- Pitcher
- Born: May 31, 1989 (age 37) Valencia, Carabobo, Venezuela
- Batted: LeftThrew: Left

MLB debut
- June 2, 2015, for the Los Angeles Angels of Anaheim

Last appearance
- June 5, 2015, for the Los Angeles Angels of Anaheim

MLB statistics
- Win–loss record: 0–0
- Earned run average: 2.25
- Strikeouts: 3
- Stats at Baseball Reference

Teams
- Los Angeles Angels of Anaheim (2015);

= Edgar Ibarra =

Venezuelan baseball player (born 1989)

Edgar Alexander Ibarra (born May 31, 1989) is a Venezuelan former professional baseball pitcher. He played in two games for the Los Angeles Angels of Anaheim of Major League Baseball in 2015.

==Career==
===Minnesota Twins===
Ibarra began his professional career with the Minnesota Twins organization. He made his professional debut in 2008 with the Gulf Coast League Twins, recording a 3.12 ERA in 10 appearances. In 2009, Ibarra played for the rookie-level Elizabethton Twins, pitching to a 6-2 record and 2.84 ERA in 50 2/3 innings of work. He spent the 2010 season with the Single-A Beloit Snappers, pitching to a 6-11 record and 4.81 ERA in 33 appearances. The next year, Ibarra played for the High-A Fort Myers Miracle, registering a 5-10 record and 5.16 ERA in 106 1/3 innings pitched.

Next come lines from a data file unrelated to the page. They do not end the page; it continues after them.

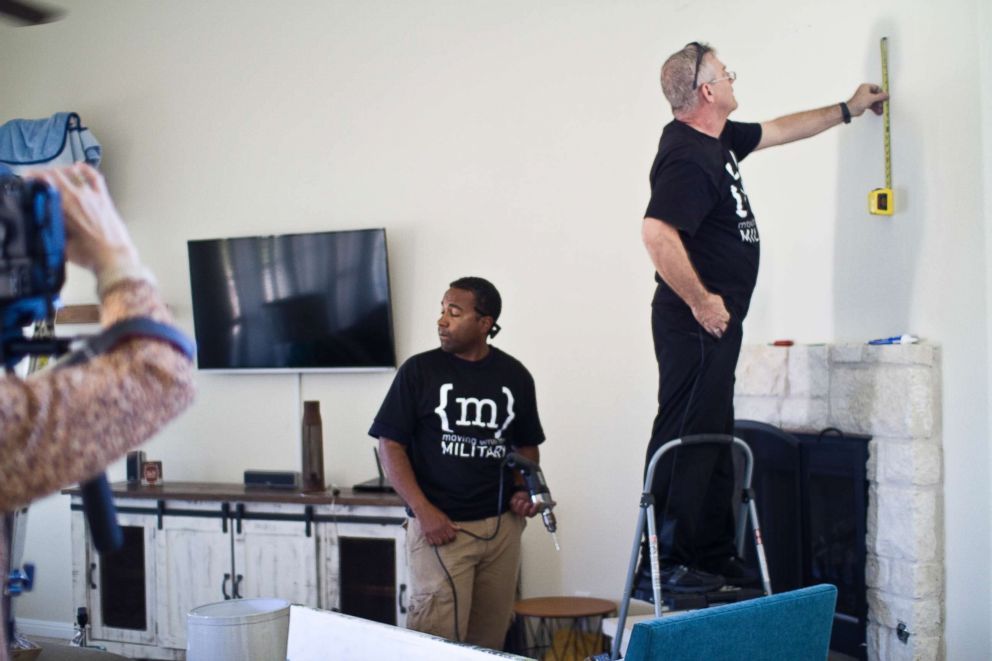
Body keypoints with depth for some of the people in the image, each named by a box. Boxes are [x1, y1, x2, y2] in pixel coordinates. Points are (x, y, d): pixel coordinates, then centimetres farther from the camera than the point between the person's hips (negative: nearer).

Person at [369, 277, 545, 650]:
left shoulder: (514, 376, 7)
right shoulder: (420, 371, -2)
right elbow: (390, 444, -4)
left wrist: (524, 492, 0)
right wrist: (424, 511, -13)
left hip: (502, 527, 4)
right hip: (440, 527, -3)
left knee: (490, 640, 9)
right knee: (437, 638, -8)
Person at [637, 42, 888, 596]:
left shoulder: (718, 139, 13)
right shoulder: (688, 157, -19)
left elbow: (779, 130, 30)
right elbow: (657, 233, -31)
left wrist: (848, 110, 36)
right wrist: (701, 301, -23)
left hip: (717, 323, 11)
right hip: (697, 323, -11)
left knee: (714, 441, 15)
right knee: (683, 442, -8)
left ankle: (712, 555, 25)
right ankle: (660, 566, -2)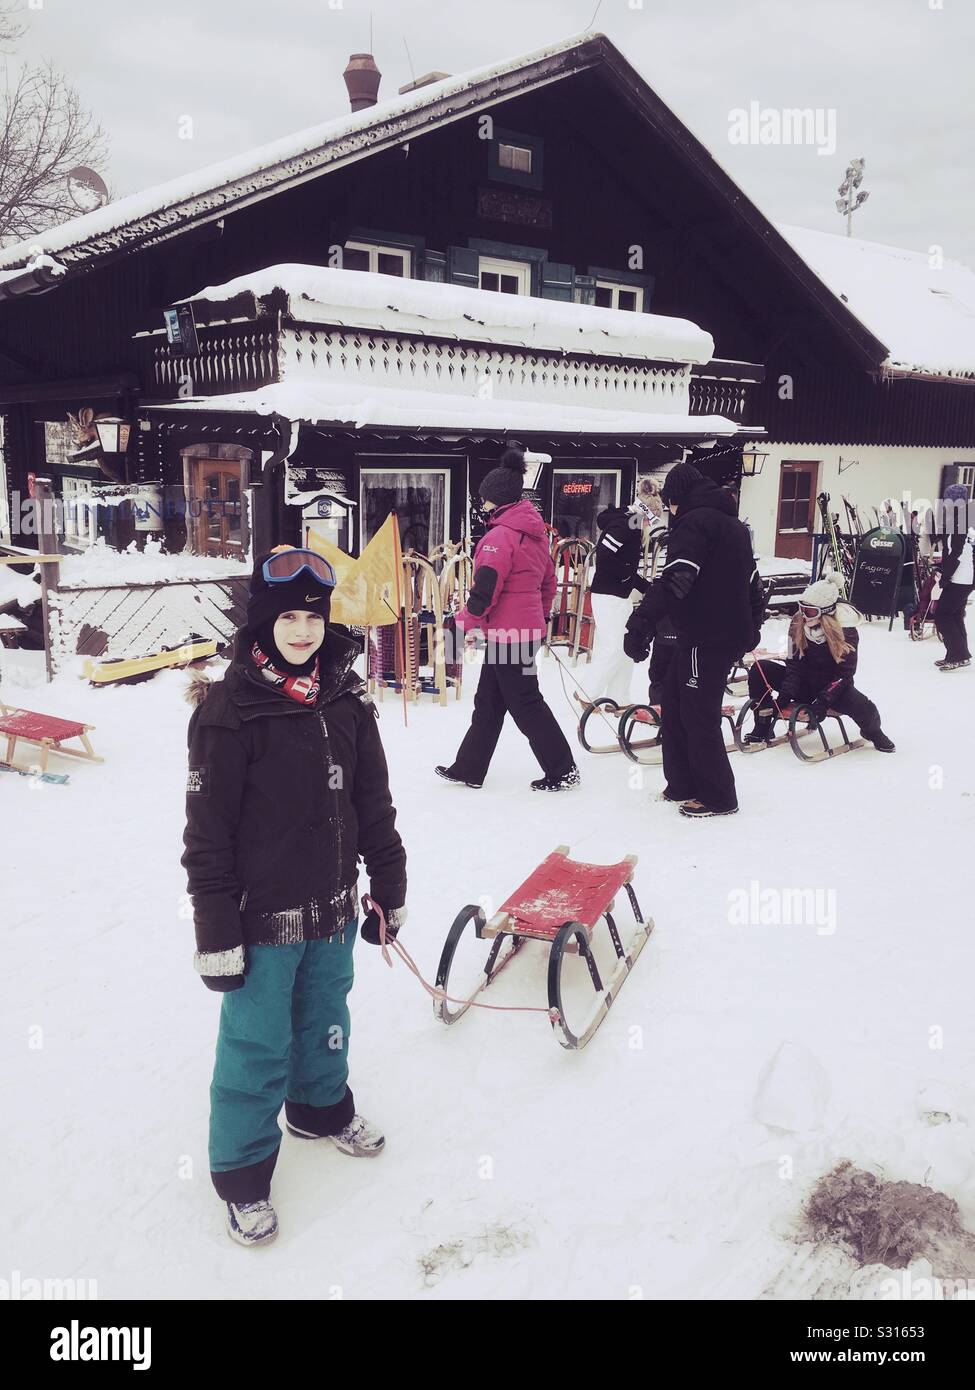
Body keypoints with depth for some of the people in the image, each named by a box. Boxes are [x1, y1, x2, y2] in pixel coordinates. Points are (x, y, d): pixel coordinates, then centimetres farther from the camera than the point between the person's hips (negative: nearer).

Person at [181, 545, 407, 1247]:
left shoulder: (346, 700, 0)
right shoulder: (229, 711, -16)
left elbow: (374, 805, 8)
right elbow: (208, 832, -14)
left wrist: (390, 890, 12)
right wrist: (217, 934, -13)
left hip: (332, 908, 5)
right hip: (262, 917, -5)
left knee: (326, 1018, 23)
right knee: (257, 1045, 7)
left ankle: (321, 1105, 49)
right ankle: (242, 1172, 26)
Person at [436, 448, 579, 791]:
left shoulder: (500, 535, -17)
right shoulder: (535, 533, 12)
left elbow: (485, 589, -22)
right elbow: (548, 581, 19)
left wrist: (465, 623, -10)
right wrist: (541, 616, 29)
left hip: (506, 632, -10)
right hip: (528, 628, 10)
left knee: (525, 703, 0)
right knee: (488, 701, 15)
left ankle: (561, 770, 6)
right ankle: (468, 769, 23)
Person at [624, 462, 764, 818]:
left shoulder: (695, 522, -12)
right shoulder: (732, 524, 19)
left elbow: (674, 579, -26)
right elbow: (752, 581, 27)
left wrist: (641, 624, -32)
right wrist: (753, 625, 39)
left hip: (706, 638, -10)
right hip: (730, 632, 10)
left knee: (699, 715, -1)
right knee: (673, 707, 14)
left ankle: (718, 797, 8)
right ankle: (683, 785, 21)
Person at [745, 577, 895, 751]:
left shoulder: (847, 631, -20)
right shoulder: (798, 624, -11)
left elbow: (844, 673, -19)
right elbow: (794, 664, -7)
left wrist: (823, 701, -30)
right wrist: (786, 692, -21)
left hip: (833, 686, -3)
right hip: (804, 683, 3)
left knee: (864, 710, -32)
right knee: (759, 670, -18)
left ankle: (872, 732, 9)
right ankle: (762, 729, -7)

Ibarra split the 2012 season between the Double-A New Britain Rock Cats and Fort Myers, accumulating a 3-4 record and 4.69 ERA in 42 games. In 2013, Ibarra split the year between the Triple-A Rochester Red Wings and New Britain, posting a stellar 1.93 ERA with 54 strikeouts in 60 2/3 innings for the two affiliates. On November 4, 2013, the Twins purchased Ibarra's contract, adding him to their 40-man roster. On August 31, 2014, Ibarra was removed from the 40-man roster and sent outright to Triple-A Rochester. Ibarra spent the 2014 season split between Rochester and New Britain, pitching to a 4.22 ERA over 40 total appearances.

===Los Angeles Angels of Anaheim===
On December 5, 2014, Ibarra signed a minor league contract with the Los Angeles Angels of Anaheim organization that included an invitation to Spring Training. Ibarra was assigned to the Triple-A Salt Lake Bees to begin the year. On June 1, 2015, Ibarra was selected to the 40-man roster and promoted to the major leagues for the first time. He made his MLB on the next day, pitching two scoreless innings against the Tampa Bay Rays. In the game, Ibarra recorded his first major league strikeout, punching out Rays outfielder Brandon Guyer. Ibarra would appear in one more game on June 5, allowing one run in two innings before being optioned down to Triple-A after the game. On June 28, Ibarra was removed from the 40-man roster and sent outright to Triple-A Salt Lake. He spent the remainder of the year in Salt Lake and elected free agency on October 14.

===Philadelphia Phillies===
On January 25, 2016, Ibarra signed a minor league contract with the Philadelphia Phillies organization. Ibarra was released by the team at the end of Spring Training on March 31.